# Provided passage
* START *

Swedish Foreign Minister Dies of Injuries
Posted on: Thursday, 11 September 2003, 06:00 CDT
Swedish Foreign Minister Anna Lindh, touted as a future prime minister, died Thursday from stab wounds, the second Swedish politician to be murdered in the Scandinavian country in 17 years in a rare act of public violence.
Lindh died at 5:29 a.m. from severe internal bleeding and injuries to her stomach and liver after she was knifed in an upscale Stockholm department store by an unknown assailant.
Police didn't believe the attack was politically motivated, despite the fact it came just three days before Swedes were to vote in a referendum on adopting the euro. Lindh was an ardent supporter of the common currency and one of the "yes" side's most visible campaigners.
Prime Minister Goeran Persson said the referendum would go ahead as planned.
Lindh's death cast a pall across the Scandinavian country of 9 million, whose residents have always enjoyed wide access to their leaders. Lindh, like slain Prime Minister Olof Palme, had no bodyguards. Only Persson and King Carl XVI Gustaf have permanent security details.
Choking on his words as he announced Lindh's death, Persson said the country's tradition of openness was forever damaged by the killing.
"The attack against her also hurt the society we've built up and in which we want to live in," he said.
In the Riksdag, or parliament, lawmakers held a moment of silence, while Swedish flags flew at half-staff across the country. Churches were to be kept open in many parts of the country and a memorial service was scheduled for the Uppsala Cathedral Thursday night.
Agneta Blidberg, the lead police investigator, said every resource was being used to track down the attacker, who was last seen fleeing the store. Borders with Norway, Finland and Denmark were being monitored closely and ferry traffice between Sweden and the Baltic states were also being watched.
"We are using all the means at our disposal," she told The Associated Press, but added police had made no arrests.
U.N. Secretary-General Kofi Annan, speaking in Geneva, said he "was shocked and deeply saddened" by the news of Lindh's death.

* END *

According to the article on Anna Lindh's death, at what time did she die?

# Provided records
* START *

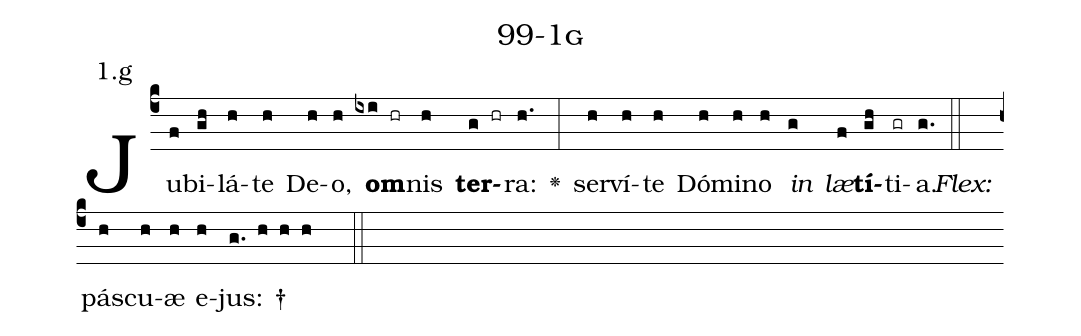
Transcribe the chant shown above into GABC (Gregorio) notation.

name: 99-1g;
annotation: 1.g;
%%
(c4)Ju(f)bi(gh)lá(h)te(h) De(h)o,(h) <b>om</b>(ixi hr)nis(h) <b>ter</b>(g hr)ra:(h.) <v>\greheightstar</v>(:) ser(h)ví(h)te(h) Dó(h)mi(h)no(h) <i>in</i>(g) <i>læ</i>(f)<b>tí</b>(gh)ti(gr)a.(g.) (::)
<i>Flex:</i>()  pás(h)cu(h)æ(h) e(h)jus: †(g. h h h  ::)

%E(h) u(h) o(g) u(f) a(gh) e.(g.) (::)
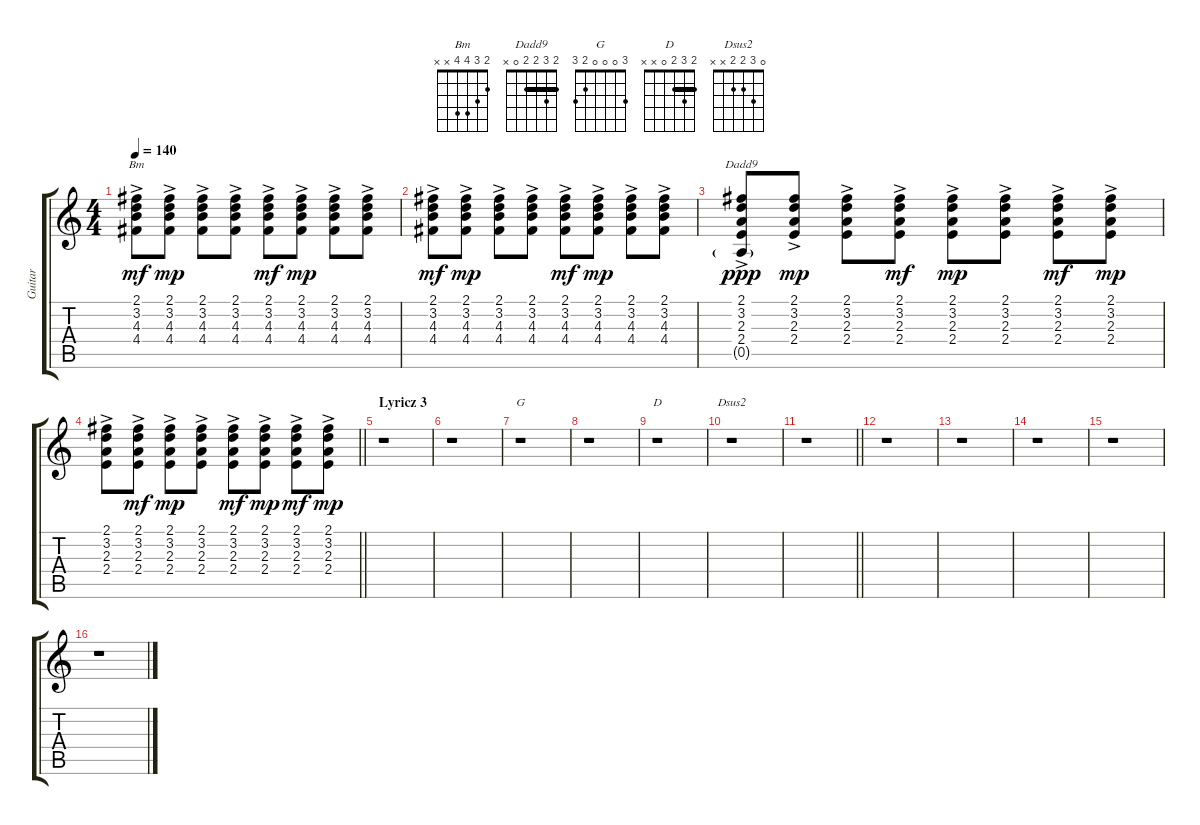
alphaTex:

\track ("Guitar" "Guitar") {instrument distortionguitar}
\staff {score tabs}
\tuning (E4 B3 G3 D3 A2 E2) {hide}
\chord ("Bm" 2 3 4 4 x x)
\chord ("Dadd9" 2 3 2 2 0 x) {barre 2}
\chord ("G" 3 0 0 0 2 3)
\chord ("D" 2 3 2 0 x x) {barre 2}
\chord ("Dsus2" 0 3 2 2 x x)
\ts (4 4)
\tempo 140
\clef g2
\ks c
(2.1{ac} 3.2{ac} 4.3{ac} 4.4{ac}).8{ch "Bm" dy mf} (2.1{ac} 3.2{ac} 4.3{ac} 4.4{ac}).8{dy mp} (2.1{ac} 3.2{ac} 4.3{ac} 4.4{ac}).8 (2.1{ac} 3.2{ac} 4.3{ac} 4.4{ac}).8 (2.1{ac} 3.2{ac} 4.3{ac} 4.4{ac}).8{dy mf} (2.1{ac} 3.2{ac} 4.3{ac} 4.4{ac}).8{dy mp} (2.1{ac} 3.2{ac} 4.3{ac} 4.4{ac}).8 (2.1{ac} 3.2{ac} 4.3{ac} 4.4{ac}).8 |
(2.1{ac} 3.2{ac} 4.3{ac} 4.4{ac}).8{dy mf} (2.1{ac} 3.2{ac} 4.3{ac} 4.4{ac}).8{dy mp} (2.1{ac} 3.2{ac} 4.3{ac} 4.4{ac}).8 (2.1{ac} 3.2{ac} 4.3{ac} 4.4{ac}).8 (2.1{ac} 3.2{ac} 4.3{ac} 4.4{ac}).8{dy mf} (2.1{ac} 3.2{ac} 4.3{ac} 4.4{ac}).8{dy mp} (2.1{ac} 3.2{ac} 4.3{ac} 4.4{ac}).8 (2.1{ac} 3.2{ac} 4.3{ac} 4.4{ac}).8 |
(2.1{ac} 3.2{ac} 2.3{ac} 2.4{ac} 0.5{g}).8{ch "Dadd9" dy ppp} (2.1{ac} 3.2{ac} 2.3{ac} 2.4{ac}).8{dy mp} (2.1{ac} 3.2{ac} 2.3{ac} 2.4{ac}).8 (2.1{ac} 3.2{ac} 2.3{ac} 2.4{ac}).8{dy mf} (2.1{ac} 3.2{ac} 2.3{ac} 2.4{ac}).8{dy mp} (2.1{ac} 3.2{ac} 2.3{ac} 2.4{ac}).8 (2.1{ac} 3.2{ac} 2.3{ac} 2.4{ac}).8{dy mf} (2.1{ac} 3.2{ac} 2.3{ac} 2.4{ac}).8{dy mp} |
\barLineRight lightlight
(2.1{ac} 3.2{ac} 2.3{ac} 2.4{ac}).8 (2.1{ac} 3.2{ac} 2.3{ac} 2.4{ac}).8{dy mf} (2.1{ac} 3.2{ac} 2.3{ac} 2.4{ac}).8{dy mp} (2.1{ac} 3.2{ac} 2.3{ac} 2.4{ac}).8 (2.1{ac} 3.2{ac} 2.3{ac} 2.4{ac}).8{dy mf} (2.1{ac} 3.2{ac} 2.3{ac} 2.4{ac}).8{dy mp} (2.1{ac} 3.2{ac} 2.3{ac} 2.4{ac}).8{dy mf} (2.1{ac} 3.2{ac} 2.3{ac} 2.4{ac}).8{dy mp} |
\section ("" "Lyricz 3")
r.1 |
r.1 |
r.1{ch "G"} |
r.1 |
r.1{ch "D"} |
r.1{ch "Dsus2"} |
\barLineRight lightlight
r.1 |
r.1 |
r.1 |
r.1 |
r.1 |
r.1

* END *

# Exercise output
5:29 a.m.